Over at the Rutgers blog there’s an interesting discussion about the various puzzles that arise given the conjunction of orthodox views on statistical mechanics combined with some indifference principles.
This seems to me to be another reason to not like indifference principles, to go alongside the various reasons I gave a few years ago. To be sure, I think to get out of this argument you need a slightly stronger hostility to indifference principles than I give in that paper. In the paper I argued that the following argument failed at step 3.
- The situation between us and other entities that are phenomenally like us is epistemically symmetric.
- Epistemically symmetric situations should be treated in a cognitively symmetric ways.
- If you should treat some situations as cognitively symmetric, then you should give them equal credences.
- So you should give equal credence to situations that are phenomenally alike.
If you like non-numerical credences, then you should think step 3 is clearly false. But I think steps 1 and 2 alone create some sceptical sounding results in the cases that quantum mechanics brings up.

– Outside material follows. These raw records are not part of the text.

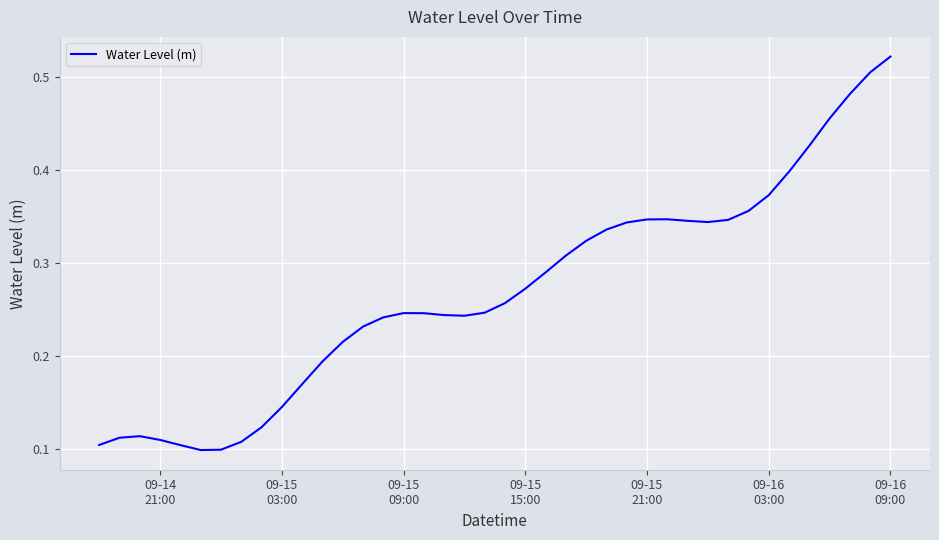

Does the chart display data point markers on the line(s)?

No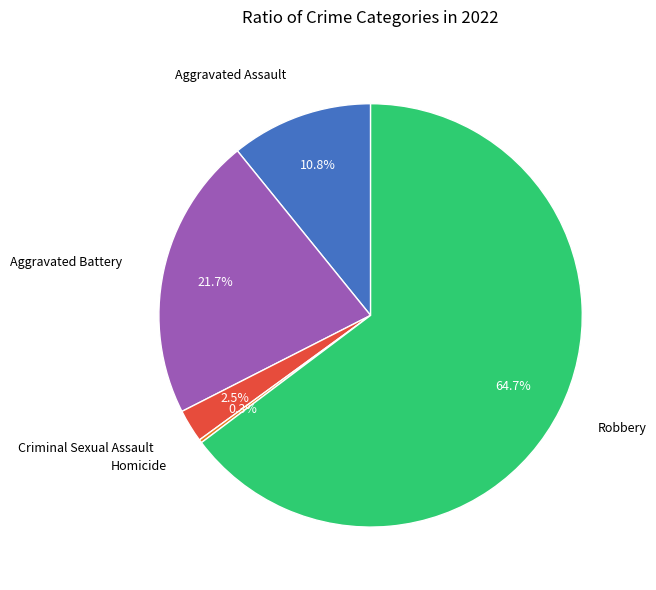

Does any single category account for the majority?

Yes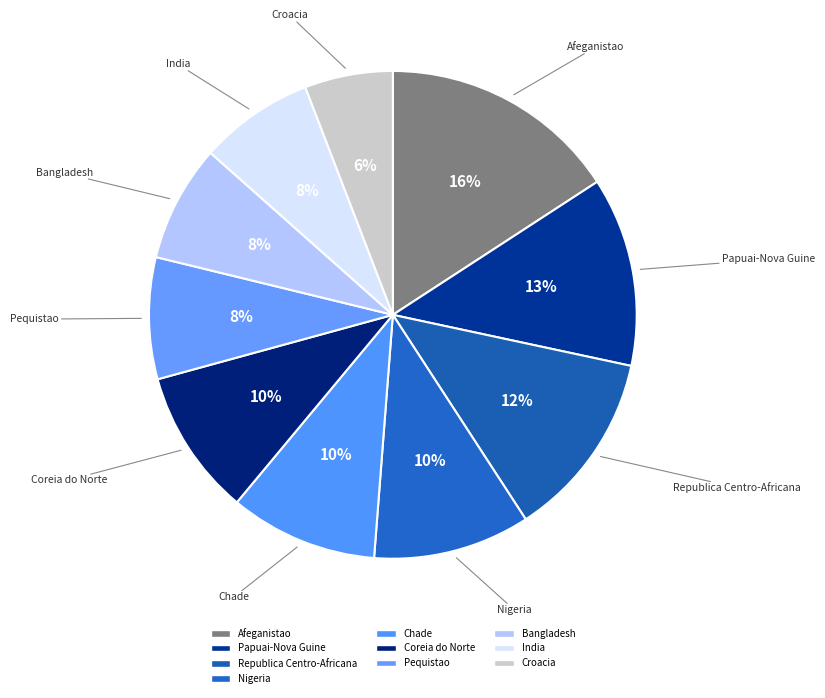

To the nearest percent, what percentage of the pie is Afeganistao?

16%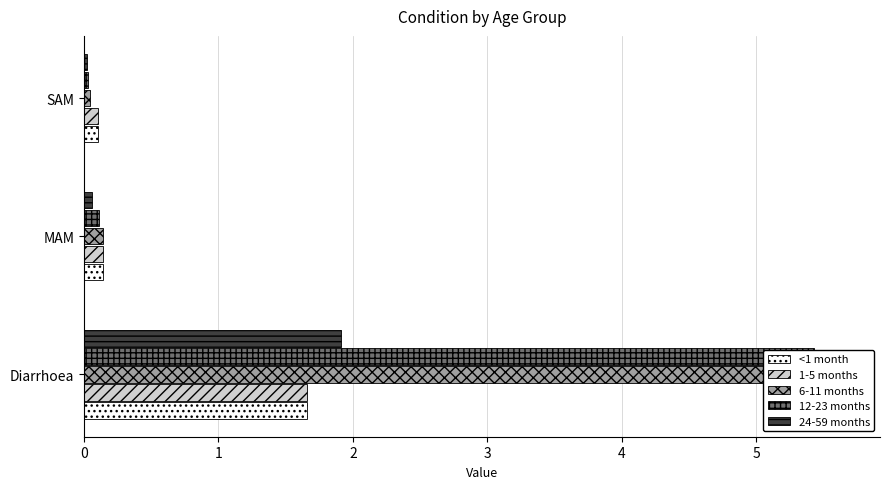

Reading left to right, list all the values displayed in this chart.

<1 month: 1.7	0.1	0.1
1-5 months: 1.7	0.1	0.1
6-11 months: 5.6	0.1	0.0
12-23 months: 5.4	0.1	0.0
24-59 months: 1.9	0.1	0.0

So we should focus a little on step 1. Is it really true that phenomenal equivalence implies epistemic equivalence? That seems false for three reasons.
One reason concerns speckled hen type cases. Two people who are phenomenally alike might get different amounts of justification if one is better at tracking/observing fine details of their apparent environment, such as the number of speckles on an observable hen.
Another reason concerns history. Even if you’re a phenomenalist about evidence, it’s plausible that our evidence consists of a stream of phenomena, not just our apparent phenomena. In “Elusive Knowledge”, for instance, David Lewis says he takes our phenomenal history to be given, and not something threatened by sceptical doubts.
The biggest reason is that we may well be externalist about evidence. As Timothy Williamson has argued, when it comes to (apparent) perception, it’s plausible to identify evidence with what we know. Williamson extends this to all evidence, though I don’t think this is a particularly plausible. But that doesn’t matter – if we have different evidence from someone in a sceptical scenario, then some arguments for scepticism don’t get going.
The upshot of all this, I think, is that a serious study of the nature of evidence in epistemology seems to be important for, among other things, physics. Sean Carroll and David Albert have been defending theories whose defence relies on principles most epistemologists would reject. If the epistemologists are right, physics may be a little simpler than some physicists think.